Head of Information Security Governance Risk & Compliance

Head of Information Security Governance Risk & Compliance

Permanent

Reading/Hybrid way of working

The role is subject to broad practices and procedures covered by functional precedents and policies and managerial direction. The role has the independence needed to achieve annual results in line with operating plans and policies.

• Lead for the Security Director on all things relating to Governance, Risk and Compliance.
• Maintaining all Policies, regarding IT Governance and Compliance to the ISO27000 alignment, are both current and applicable to technology 'stack' along with the entire organisation.
• Managing the Information Security Risks and Audit findings to include; managing the Risk & Audit process flow from identification to application to the Risk Register and finally the closure of the Audit point or the reduction of the Risk.
• Accountable for the development of plans for review of management systems, including the review of implementation and use of standards and the effectiveness of operational and process controls.
• Accountable within Technology and Operations for the independent assessment of the conformity of any activity, process, deliverable, product or service to the criteria of specified standards, best practice, or other documented requirements

Skills Required:

10+ years' experience working in a Senior Position, with expert level knowledge in PCI DSS, ISO27001, IT Security Risk Management tools.

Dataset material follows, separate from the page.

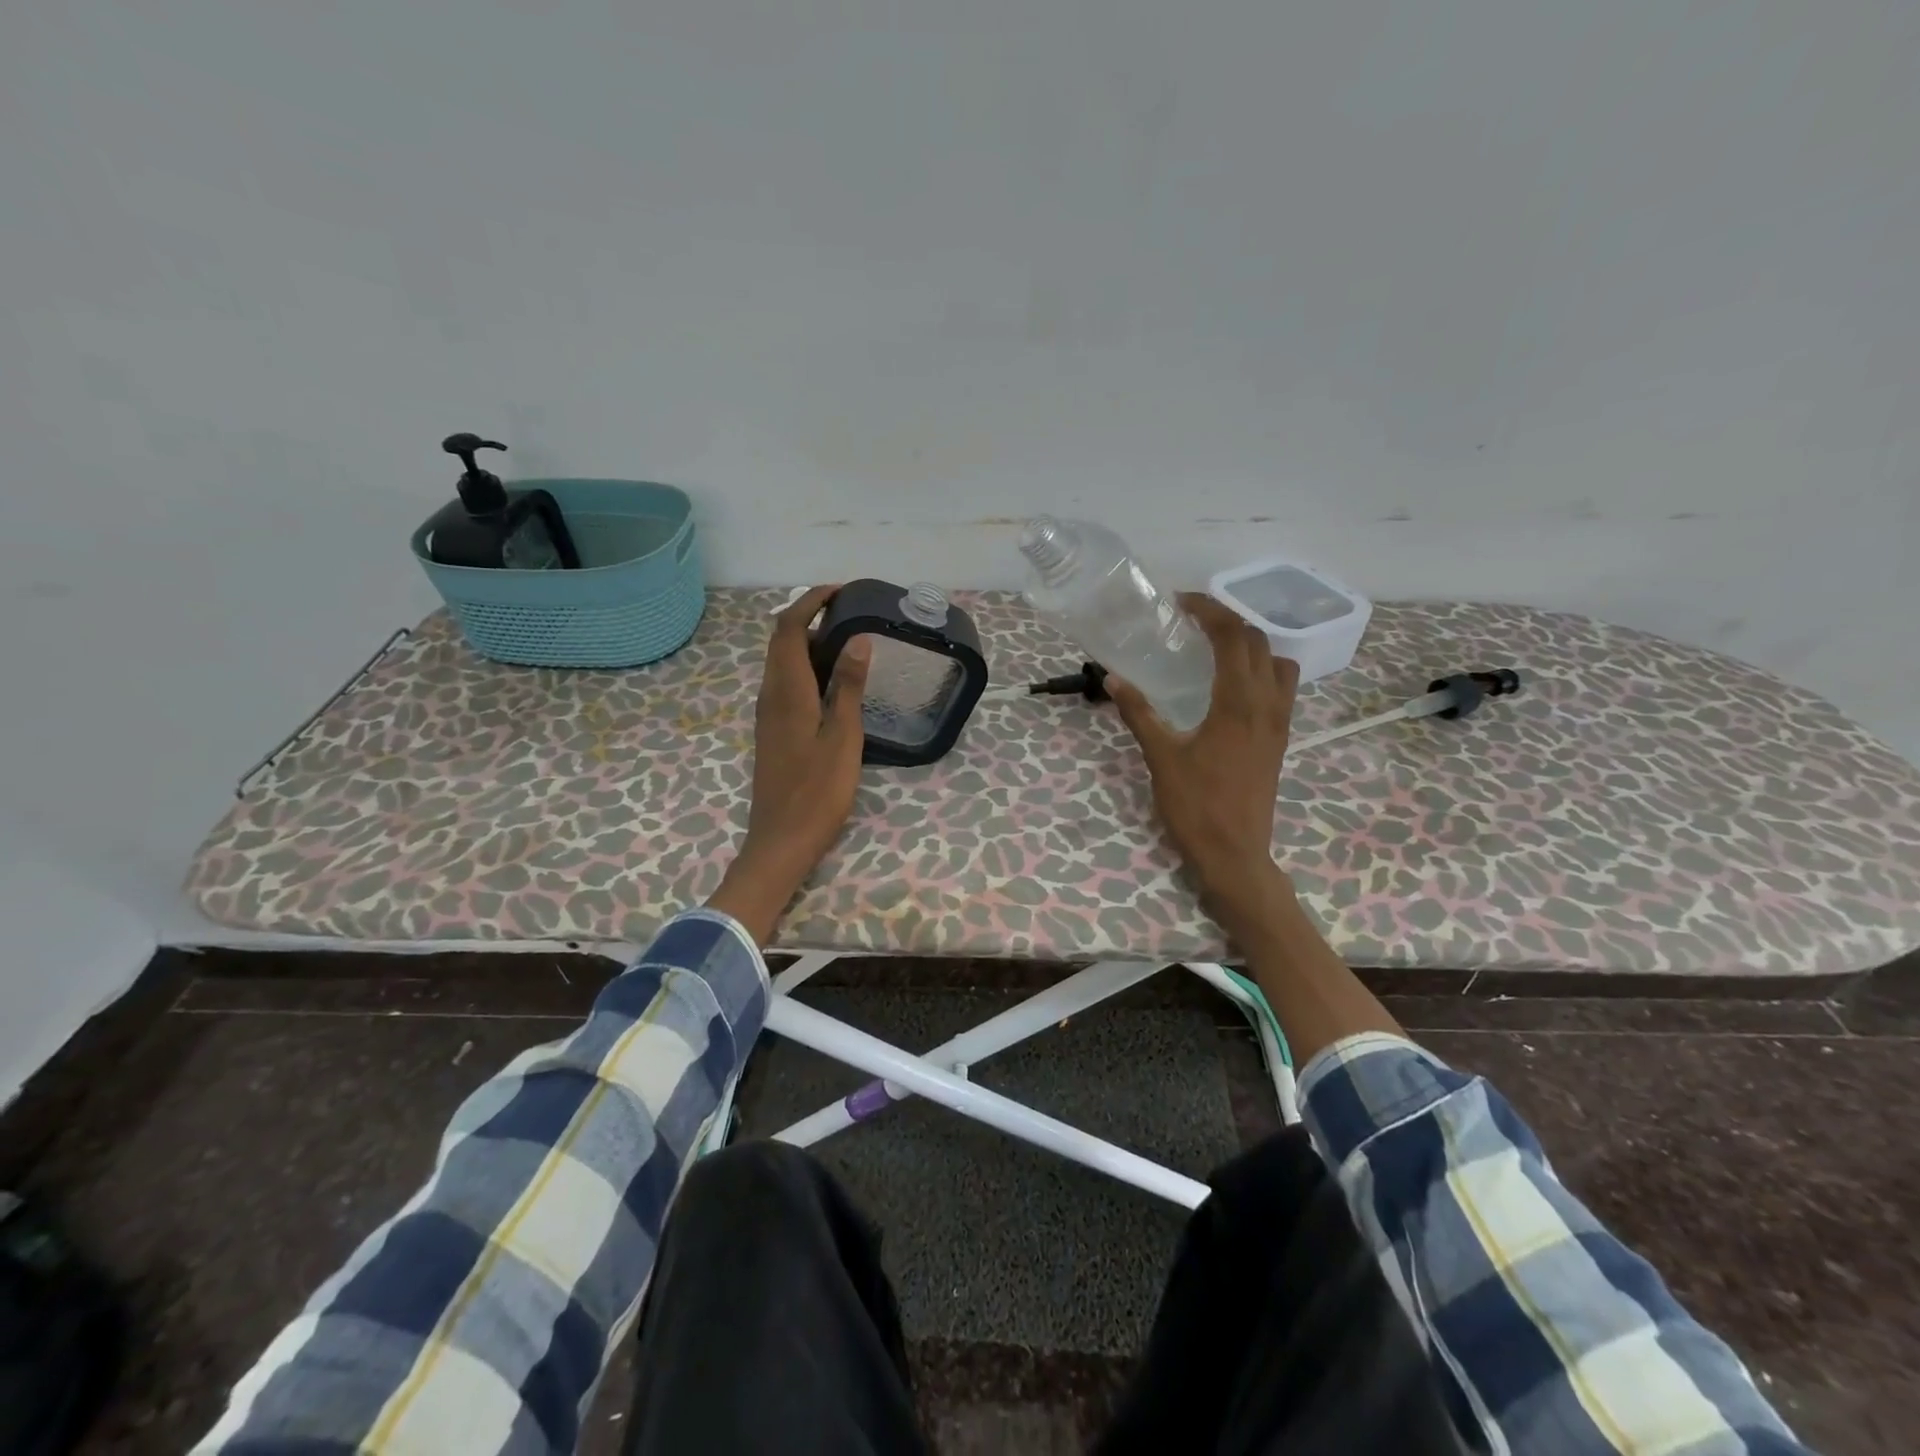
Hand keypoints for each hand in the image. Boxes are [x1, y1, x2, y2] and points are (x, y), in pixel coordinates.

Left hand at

Essential: One of: CISSP, CISM, CISA, Degree in Information Security

Responsibilities:

• Provide end-to-end engagement on a wide range of technology risks ensuring that all the risks are identified, documented, ranked and tracked within the appropriate department.
• Engage with Senior Members of the technical team for reviewing and documenting all the risks under their function, from identification to mitigation to either the end of the risk or acceptance/lowering the risk.
• Besides engagement at a Senior level, also assisting in the building of a Technology Risk culture; developing the skills within the various departments to make risk second nature.
• Reviewing, digesting and applying knowledge of the working world of Information Security and its applicability regarding risk exposer areas.
• Managing the refresh of all of the Information Security Governing and Compliance related policies & documentation for all of Technology
• Managing the Technology Risks and Audit findings to include; managing the Technology Risk & Audit process flow from identification to application to the Risk Register and finally the closure of the Audit point or the reduction of the Risk.
• Reporting both up and down the various business departments about any and all risks that pertain to Information Security Technology and the impact of carrying risks without mitigation
• Managing all Third Party Supplier assessments for both new business and current business relationships with the various suppliers. These assessment focus how safe and secure a supplier handles their security practices along with how they handle our data within their environment

Project People is acting as an Employment Agency in relation to this vacancy.